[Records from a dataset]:
=== Section Start ===

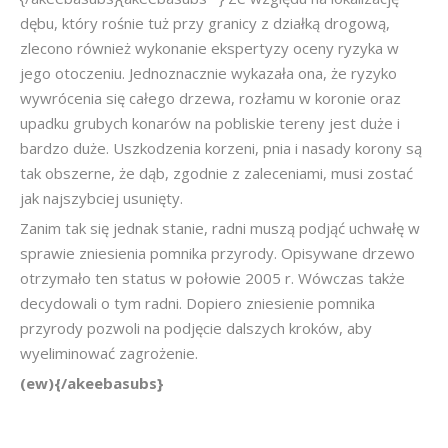
dębu, który rośnie tuż przy granicy z działką drogową,
zlecono również wykonanie ekspertyzy oceny ryzyka w
jego otoczeniu. Jednoznacznie wykazała ona, że ryzyko
wywrócenia się całego drzewa, rozłamu w koronie oraz
upadku grubych konarów na pobliskie tereny jest duże i
bardzo duże. Uszkodzenia korzeni, pnia i nasady korony są
tak obszerne, że dąb, zgodnie z zaleceniami, musi zostać
jak najszybciej usunięty.
Zanim tak się jednak stanie, radni muszą podjąć uchwałę w
sprawie zniesienia pomnika przyrody. Opisywane drzewo
otrzymało ten status w połowie 2005 r. Wówczas także
decydowali o tym radni. Dopiero zniesienie pomnika
przyrody pozwoli na podjęcie dalszych kroków, aby
wyeliminować zagrożenie.
(ew){/akeebasubs}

=== Section End ===

[Your goal]: Pictures do not belong in the copy. Reproduce the rest of the data exactly.

[Your response]:
dębu, który rośnie tuż przy granicy z działką drogową,
zlecono również wykonanie ekspertyzy oceny ryzyka w
jego otoczeniu. Jednoznacznie wykazała ona, że ryzyko
wywrócenia się całego drzewa, rozłamu w koronie oraz
upadku grubych konarów na pobliskie tereny jest duże i
bardzo duże. Uszkodzenia korzeni, pnia i nasady korony są
tak obszerne, że dąb, zgodnie z zaleceniami, musi zostać
jak najszybciej usunięty.
Zanim tak się jednak stanie, radni muszą podjąć uchwałę w
sprawie zniesienia pomnika przyrody. Opisywane drzewo
otrzymało ten status w połowie 2005 r. Wówczas także
decydowali o tym radni. Dopiero zniesienie pomnika
przyrody pozwoli na podjęcie dalszych kroków, aby
wyeliminować zagrożenie.
(ew){/akeebasubs}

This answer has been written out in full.